My question is, should I do the same with my new hand reared tiel? I know from the breeder that he's already stepping up, so do I still have to keep my hand in the cage for some time etc. to get him used to me? Will I gain his trust quicker than I did with Cosmo? And if I'm planning on training him (just a few basic commands like turn around and raise your wings), will I have to start the training very early on? 
I know it's a lot of questions, so I understand if you don't answer every single one! But your help is very much appreciated. Thank you


----------



## Colorguarder08 (Sep 13, 2014)

it depends on the bird Riley was ready to come out of the cage and spend time with me the day I brought her home however a majority of people have had problems with hand raised chicks reverting back to basically being untamed and having to start from the begining again. As far as training as with any animal the younger the better.


----------



## amberwydell (Oct 13, 2013)

Colorguarder08 said:


> it depends on the bird Riley was ready to come out of the cage and spend time with me the day I brought her home however a majority of people have had problems with hand raised chicks reverting back to basically being untamed and having to start from the begining again. As far as training as with any animal the younger the better.
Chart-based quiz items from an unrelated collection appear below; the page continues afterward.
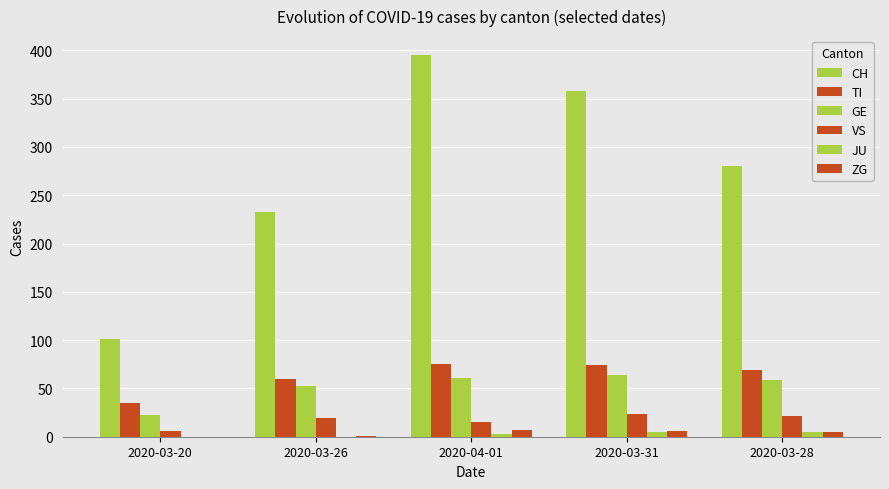

Between 2020-03-31 and 2020-03-28, which series saw the biggest shift?

CH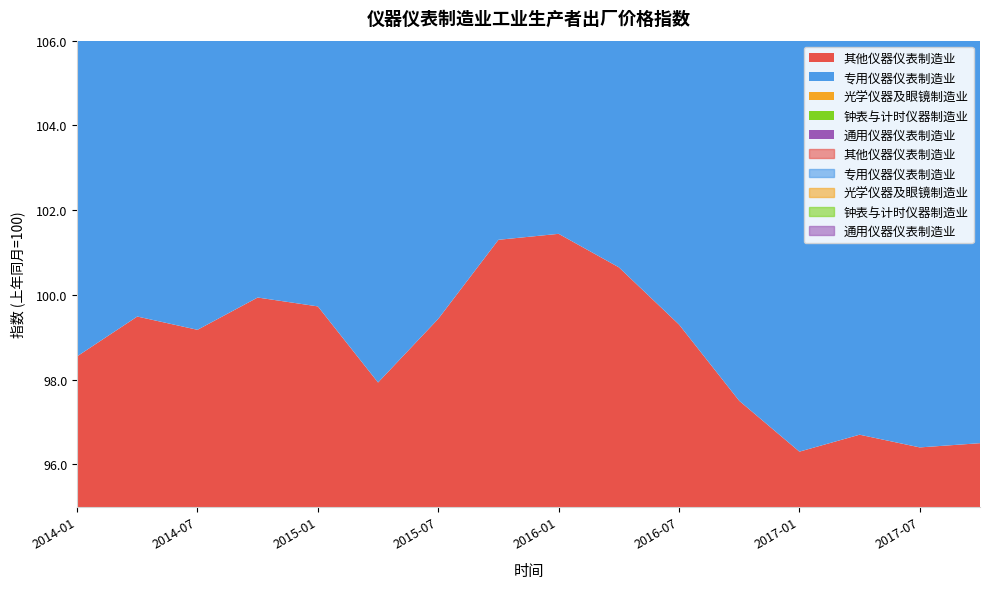

Rank the series by their maximum value, from highest to lowest.

钟表与计时仪器制造业, 其他仪器仪表制造业, 光学仪器及眼镜制造业, 通用仪器仪表制造业, 专用仪器仪表制造业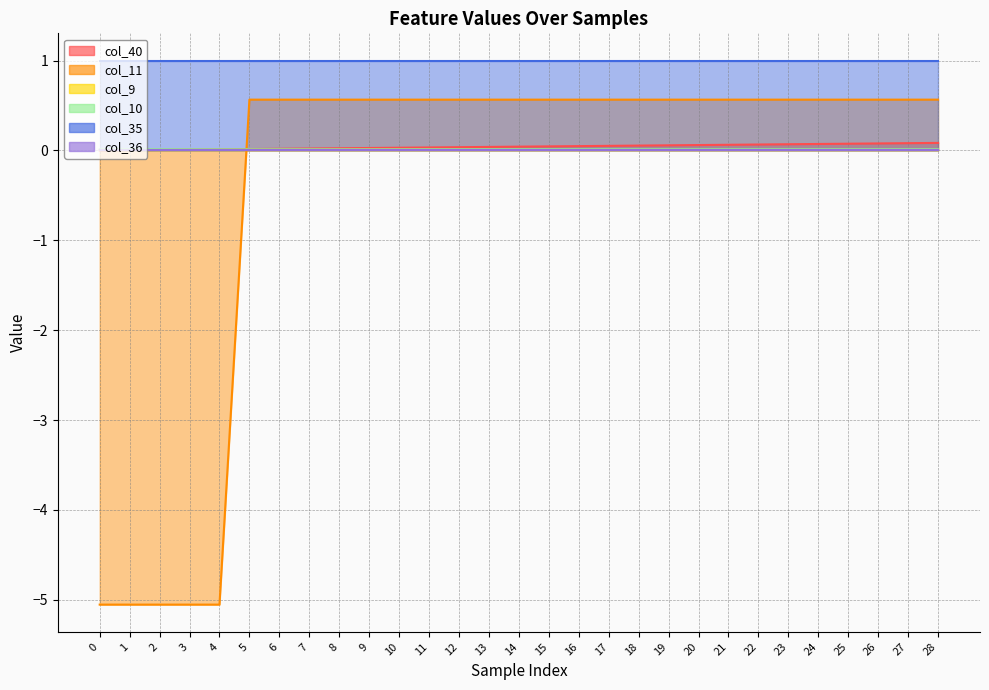

Which category has the highest value in the col_11 series?

5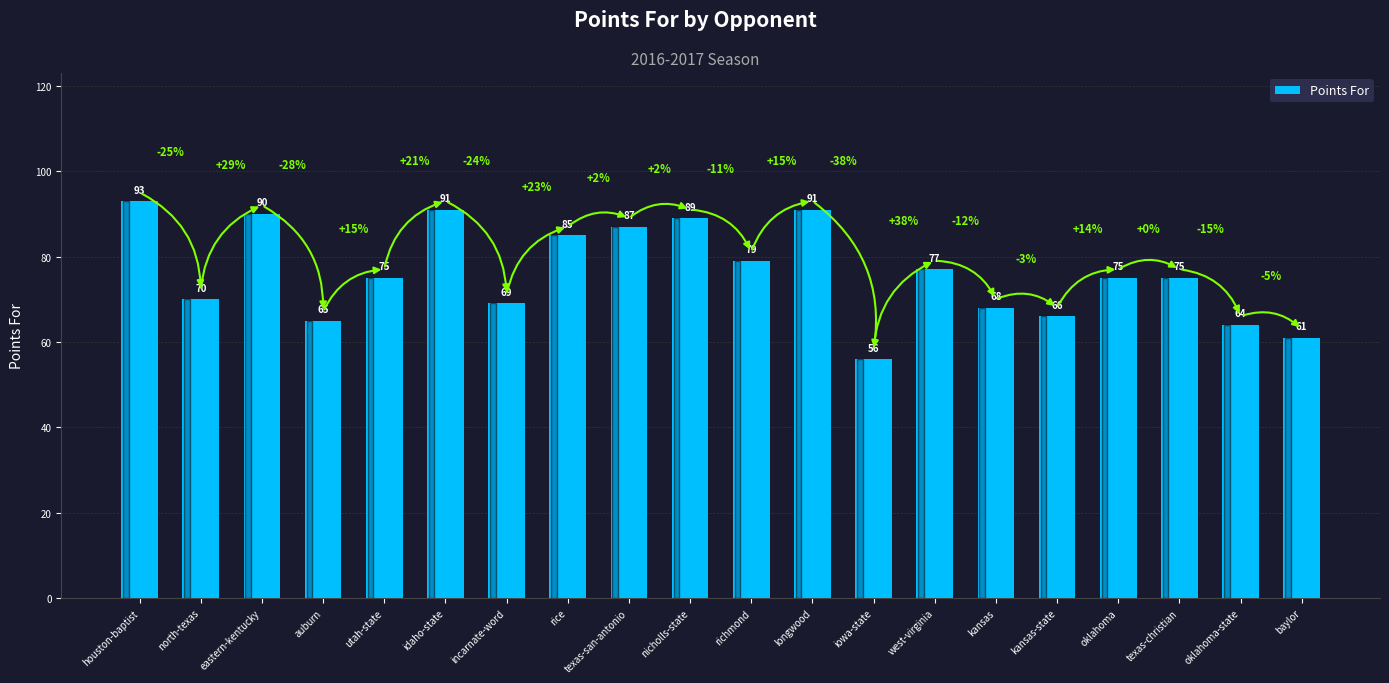

Reading left to right, extract all data points from this chart.

houston-baptist=93	north-texas=70	eastern-kentucky=90	auburn=65	utah-state=75	idaho-state=91	incarnate-word=69	rice=85	texas-san-antonio=87	nicholls-state=89	richmond=79	longwood=91	iowa-state=56	west-virginia=77	kansas=68	kansas-state=66	oklahoma=75	texas-christian=75	oklahoma-state=64	baylor=61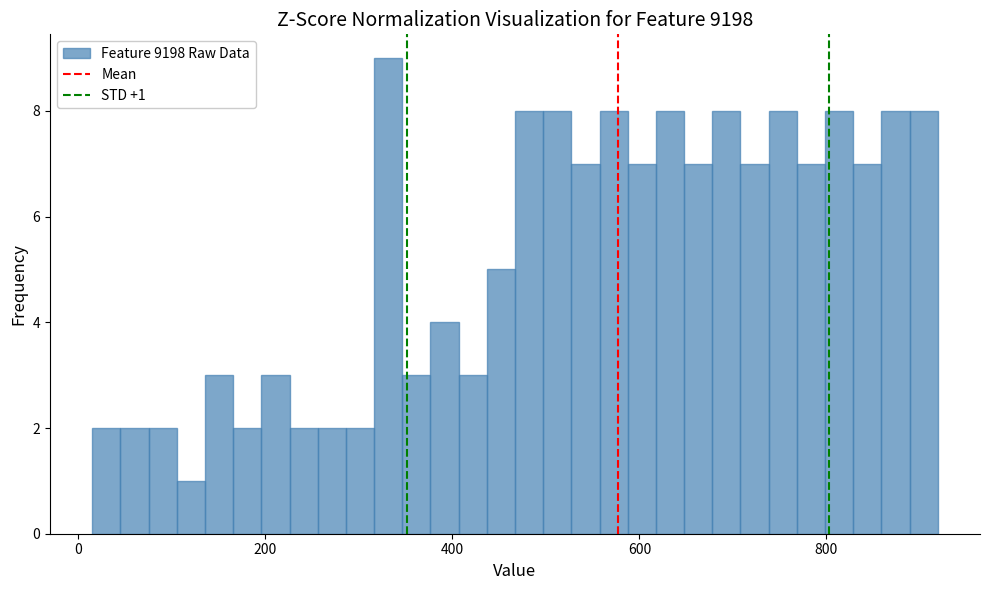

Read against the x-axis, roughly where is the centre of the tallest bar?

340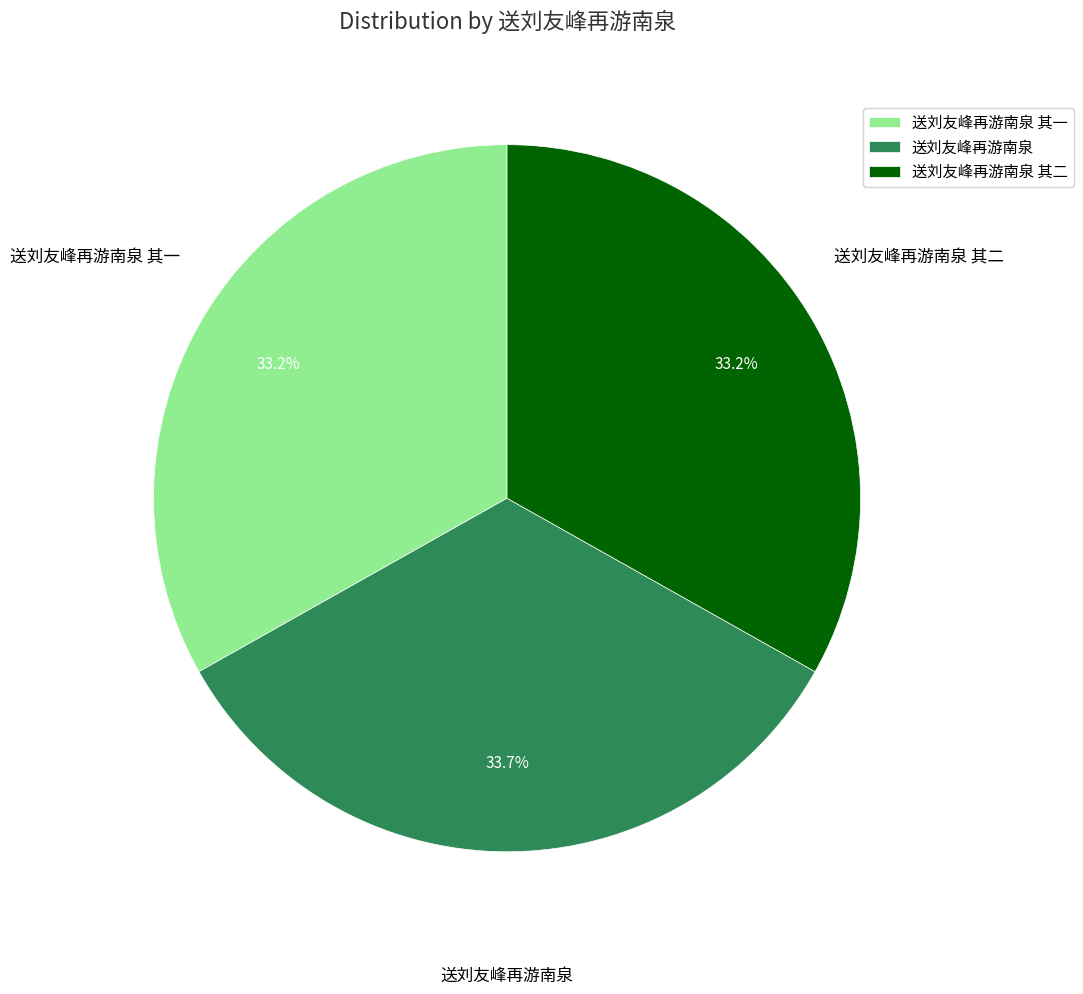

What is the ratio of the value at 送刘友峰再游南泉 其二 to the value at 送刘友峰再游南泉 其一?

1.0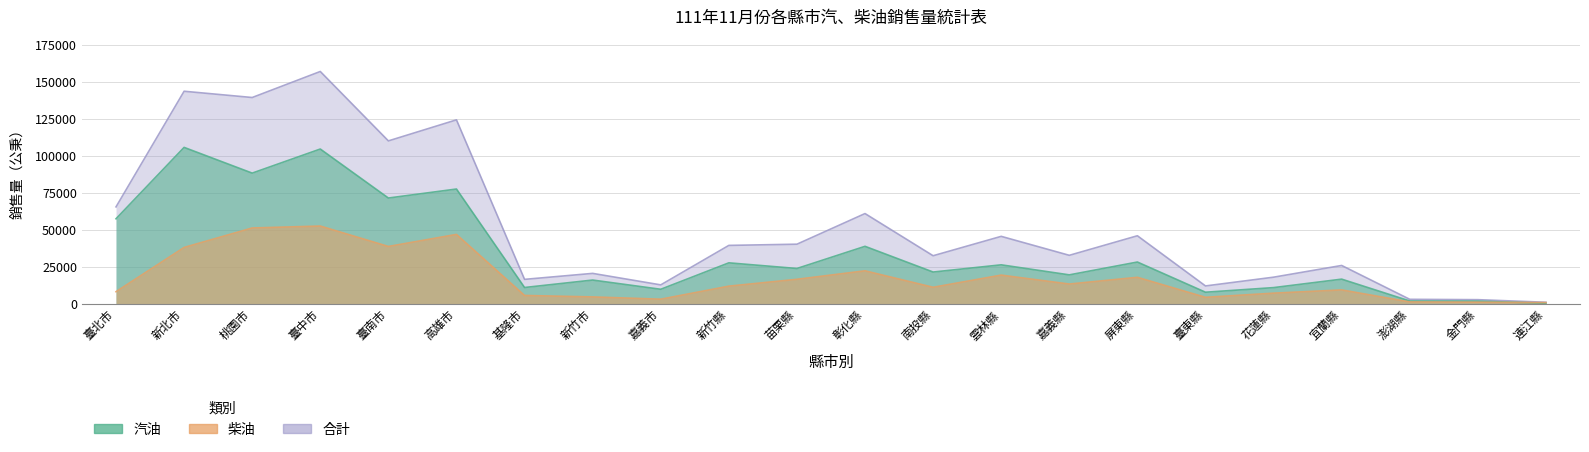

What is the label of the 18th point from the right?

臺南市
Thank you! I think I'll start training as soon as I feel he's comfortable with me


----------



## imouto (Feb 24, 2014)

Just do what feels natural.  Although he/she may already be hand-tamed, they still need to become accustomed to you. It never hurts to take it slow!


----------



## onyx (Oct 1, 2014)

I left my tiel in his cage for a day when I first brought him home, as recommended. But he was stepping up and sitting with me at the store, and immediately once he was allowed out at home. He was hand raised. He seems like a pretty outgoing and adventurous cockatiel, though, compared to some other people's experiences... You might be able to go faster with this new bird since he's hand-tamed but just judge by what he's comfortable with.


----------



## amberwydell (Oct 13, 2013)

onyx said:


> I left my tiel in his cage for a day when I first brought him home, as recommended. But he was stepping up and sitting with me at the store, and immediately once he was allowed out at home. He was hand raised. He seems like a pretty outgoing and adventurous cockatiel, though, compared to some other people's experiences... You might be able to go faster with this new bird since he's hand-tamed but just judge by what he's comfortable with.


Thanks for the advice! Well, considering Cosmo, who was parent reared, was practically hand tame within the first day, I think I'll take the risk and move a little faster with this one


----------



## corgie (Jun 24, 2013)

When I brought Quinn home I let him rest/see his cage for a few hours before letting him out with me, but I also spent 1 month or so with him at the place where we got him from so he was already bonded with me when I got him.


----------



## amberwydell (Oct 13, 2013)

corgie said:


> When I brought Quinn home I let him rest/see his cage for a few hours before letting him out with me, but I also spent 1 month or so with him at the place where we got him from so he was already bonded with me when I got him.


That's so nice that you got to spend that time with him beforehand! Unfortunately, the breeder is a 2 hour drive away from us, so weekly visits would have been unrealistic, especially with me in school and my mum working... at least we've been receiving photo updates  I'm just going to take it a step at a time, and go at _his_ pace. Thanks for your reply!


----------